▸ Document section:
Content starts

The pump doesn’t give the gas monitor the ability to measure more gas or perform any better, it just protects people by allowing the atmosphere to be tested without having to enter the potentially dangerous space. Once the space has been remotely monitored you’ll know whether it is safe to enter.

Slide-on pumps reduce the weight of the gas monitor and extend its battery life, which is another good reason for considering them.

4. Status Alerts and Maintenance Reminders

Fourth, the gas monitor should offer status alerts and maintenance reminders, which newer multi-gas monitors provide through on-screen status messages that are visible at a glance before turning it on.

These messages make it easy to see the gas monitor’s battery status and that the right sensors are installed. This is especially valuable when monitors are shared with others.

Pre-programmed maintenance reminders such as “BUMP DUE” or “CALIBRATION DUE” also appear automatically on the screen, which removes doubt about a gas monitor’s readiness for use.

5. Full-Screen Alarms and Emergency Action Messages

Fifth, the gas monitor should provide full-screen alarms and emergency action messages.

Full-screen alarms do just that, they use the full screen to display information on the sensor that has gone into alarm. This allows the operator to focus on the gas that is causing the alarm without being distracted by non-critical data, reducing cognitive load and leading to faster reactions when every second counts.

When a gas monitor goes into alarm, knowing exactly what to do saves lives. Action messages aligned with alarm set-points can be programmed into the gas monitor. These messages reinforce safe behaviour and provide the correct action to be taken.

Ventis Pro5 gas detector rental

Messages such as “EVACUATE” and “WEAR SCBA” make it easy for operators to know exactly what to do without having to think about it.

6. P2P Connectivity

P2P (peer-to-peer) connectivity connects adjacent gas monitors, enabling the automatic exchange of such things as gas readings, distress signals and man-down alerts.

P2P connectivity removes the guess work about what to do when a gas monitor goes into alarm by providing the information you need to take prompt action.

In the event of a gas hazard, man-down, or panic situation that activates a gas monitor’s alarm, all connected devices within the group will immediately receive a notification on their individual gas monitors, indicating who is at risk and the reason for the danger.

Content ends

[Saved entries]
Content starts

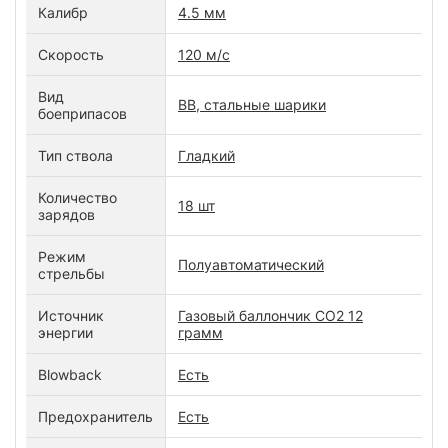
Калибр
4.5 мм
Скорость
120 м/с
Вид
BB, стальные шарики
боеприпасов
Тип ствола
Гладкий
Количество
18 шт
зарядов
Режим
Полуавтоматический
стрельбы
Источник
Газовый баллончик CO2 12
энергии
грамм
Blowback
Есть
Предохранитель
Есть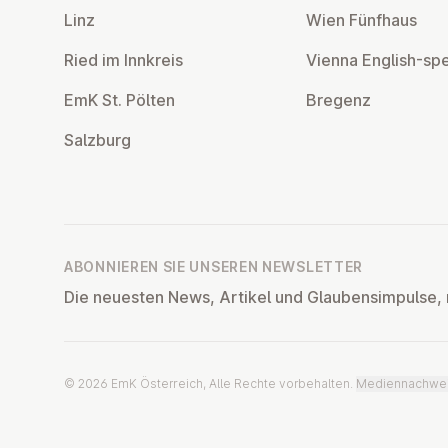
Linz
Wien Fünfhaus
Ried im Innkreis
Vienna English-sp
EmK St. Pölten
Bregenz
Salzburg
ABONNIEREN SIE UNSEREN NEWSLETTER
Die neuesten News, Artikel und Glaubensimpulse, 
© 2026 EmK Österreich, Alle Rechte vorbehalten.
Mediennachwe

Content ends

▸ Required actions:
1. Can you reproduce the passage on gas monitors, starting with "Fourth, the gas" and going on through "shared with others."?
2. Which on-screen messages does the passage on gas monitors quote word for word? List every one.
3. Can you carry on the passage on gas monitors beyond its last sentence?

▸ Solved problems:
1.
Fourth, the gas monitor should offer status alerts and maintenance reminders, which newer multi-gas monitors provide through on-screen status messages that are visible at a glance before turning it on.

These messages make it easy to see the gas monitor’s battery status and that the right sensors are installed. This is especially valuable when monitors are shared with others.

2. "BUMP DUE", "CALIBRATION DUE", "EVACUATE", "WEAR SCBA"

3.
Radius BZ1 area gas monitor in the field
Area gas monitor

Workers can also receive notifications from area gas monitors outside their immediate work area, forewarning them of approaching gas hazards.

This functionality is especially important when working in confined spaces. According to international research, over 60% of fatalities in confined spaces involve rescuers who perish while attempting to save an incapacitated colleague. By linking gas detectors via P2P connectivity, all team members receive the essential information required to make life-saving choices.

7. Real-Time Monitoring

Consider the capabilities you might require from your gas detectors not just now, but over the next 4-8 years. The rise of the Industrial Internet of Things (IIoT) has resulted in an increasing number of connected gas monitors, which are expected to become the norm within the coming decade.

Even if you are not currently prepared for connected safety measures, you would be well advised to future-proof your operation by choosing gas monitors with built-in IIoT technology capabilities. This ensures compatibility with real-time monitoring software should you choose to implement it later.

Live gas detection monitoring with iNet Now
Real-time monitoring with iNet Now

Real-time monitoring represents a significant advancement in gas detection, as it enables safety managers to monitor when workers encounter hazards, the nature of the hazard, the worker’s location, and whether assistance is needed.

By providing safety managers with real-time information, live monitoring enhances safety outcomes and enables prompt responses during emergencies.

By providing safety managers with real-time information that allows them to respond promptly in the event of an emergency, live monitoring greatly improves safety outcomes.

To enable real-time monitoring, a dedicated gateway, cellular, or Wi-Fi connectivity is typically required to transmit data to the cloud. Some gas monitors are designed to allow the addition of this functionality over time as your needs evolve.

8. Cost-Effective Maintenance

The effectiveness of your gas monitor is directly linked to an effective maintenance strategy. Unfortunately, many companies lack even a maintenance plan. In fact, data from Industrial Scientific’s iNet® Control database reveals the shocking fact that only 20% of users perform daily bump tests.

When time is scarce and urgent repairs take priority, routine gas monitor maintenance is often delayed. Subscription-based service programs offer a solution via leased gas monitors, which are paired with docking stations thus automating regular maintenance and significantly reducing the need for repairs.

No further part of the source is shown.